M2M FOR OIL & GAS: GETTING SMARTER AND MORE CONNECTED
The hottest arena in the smart grid world is machine-to-machine (M2M) technology—an industry worth $1 trillion. It’s relevance to the oil and gas industry should not be underestimated. Now it’s about to get even bigger because the cost of sensors used to make M2M possible has fallen so much that they are BEYOND commercially viable; and wireless networks are now cheap and everywhere. This is the next frontier in cross-sector technology.
M2M device use in the oil and gas industry is set to more than double, as these technologies (including SCADA Telemetry–supervisory control and data acquisition) emerge as key differentiators in expediting oil and gas exploration and accelerating operational efficiencies.
Adopting M2M early on enables remote monitoring and allows for more flexible control of assets from wellhead to pipeline.

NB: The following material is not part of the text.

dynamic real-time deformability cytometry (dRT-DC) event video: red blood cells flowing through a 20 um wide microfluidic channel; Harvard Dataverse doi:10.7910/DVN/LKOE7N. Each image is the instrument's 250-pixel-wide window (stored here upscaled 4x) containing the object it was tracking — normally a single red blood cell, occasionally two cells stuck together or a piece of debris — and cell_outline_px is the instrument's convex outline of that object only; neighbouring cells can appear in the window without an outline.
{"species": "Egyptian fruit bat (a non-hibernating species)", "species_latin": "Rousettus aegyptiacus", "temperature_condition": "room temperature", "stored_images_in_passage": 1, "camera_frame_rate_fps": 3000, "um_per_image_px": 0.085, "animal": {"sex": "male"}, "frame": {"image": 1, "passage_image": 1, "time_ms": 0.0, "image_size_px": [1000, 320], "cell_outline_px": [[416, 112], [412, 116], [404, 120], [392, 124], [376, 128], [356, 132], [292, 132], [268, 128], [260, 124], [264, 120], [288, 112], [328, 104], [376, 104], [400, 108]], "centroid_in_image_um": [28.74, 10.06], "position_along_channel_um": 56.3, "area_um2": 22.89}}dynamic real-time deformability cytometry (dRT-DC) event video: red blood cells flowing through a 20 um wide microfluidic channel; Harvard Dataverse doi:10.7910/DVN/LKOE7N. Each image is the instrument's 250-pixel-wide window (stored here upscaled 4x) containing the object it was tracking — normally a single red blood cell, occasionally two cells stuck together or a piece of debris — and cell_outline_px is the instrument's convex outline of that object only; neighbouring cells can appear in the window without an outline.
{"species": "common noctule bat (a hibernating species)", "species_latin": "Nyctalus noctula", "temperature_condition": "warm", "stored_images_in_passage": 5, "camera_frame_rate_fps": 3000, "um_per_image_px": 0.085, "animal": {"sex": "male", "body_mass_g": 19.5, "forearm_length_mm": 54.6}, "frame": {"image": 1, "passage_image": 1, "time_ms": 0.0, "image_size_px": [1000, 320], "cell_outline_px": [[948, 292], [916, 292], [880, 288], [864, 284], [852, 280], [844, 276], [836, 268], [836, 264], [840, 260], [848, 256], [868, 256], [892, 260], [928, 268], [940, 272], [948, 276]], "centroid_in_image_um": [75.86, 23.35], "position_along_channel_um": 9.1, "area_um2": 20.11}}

It also enables fiscal metering, drilling monitoring and fleet management, as well as worker safety and accident response.
It means higher productivity and eventually, lower costs for the oil and gas industry.
This is the important part: The number of devices with cellular or satellite connectivity deployed in oil and gas applications worldwide is expected to rise more than 20% over the next several years.
The top two applications for M2M in the oil and gas sector are in-land pipeline monitoring and onshore well-field-equipment monitoring.
The drivers are new regulations, rising operating costs (think unconventional drilling) and increasing competition (a lot more players on the field, and the rising ranks of the juniors).
WHO TO WATCH (AND OWN)
In the high-tech hydrocarbons game these are our four picks: General Electric (GE) for subsea infrastructure; Transocean (RIG) for deep and ultra-deepwater rigs, Schlumberger for 3D seismic, and FMC Technologies.
As upward pressure pushes up day rates for deep-water (especially ultra-deep) rigs, it’s Transocean (NYSE:RIG) all the way. This year’s already been a pretty good year for Transocean, despite some rather serious legal problems, and it’s got a nice backlog of contracts. But we’re also looking at Ensco and SeaDrill.
But hands down, it’s GE Oil & Gas, General Electric’s fastest-growing segment, with annual 16% revenue growth over the last three years. GE is one of the most diverse companies out there, and it has carved itself a nice niche in the oil and gas sector. And it’s impressively forward-thinking—from massive LNG projects to subsea drilling equipment. GE is positioned to experience significant growth.
This year has been an amazing year for GE Oil & Gas, with a list of contracts that would impress the biggest skeptic. Since January, GE has sealed a $620 million, 22-year contract for QGC’s Queensland Curtis LNG plant offshore Australia; a $333 million 16-year contract extension for Russia’s Sakhalin-2 LNG plant; a $500 million contract Petrobras for new pre-salt projects in Brazil; $600 million in multiple-customer propulsion system contracts; and most recently, a $147 million deal with Statoil for carbon dioxide injection. Adding to GE Oil & Gas’ market share here is the recent acquisition of Lufkin Industries. Though it had a very rough time of things during the financial crisis, GE has turned around—and quickly. Downsizing GE’s Capital Division has been fortuitous, and we see huge things ahead for this company.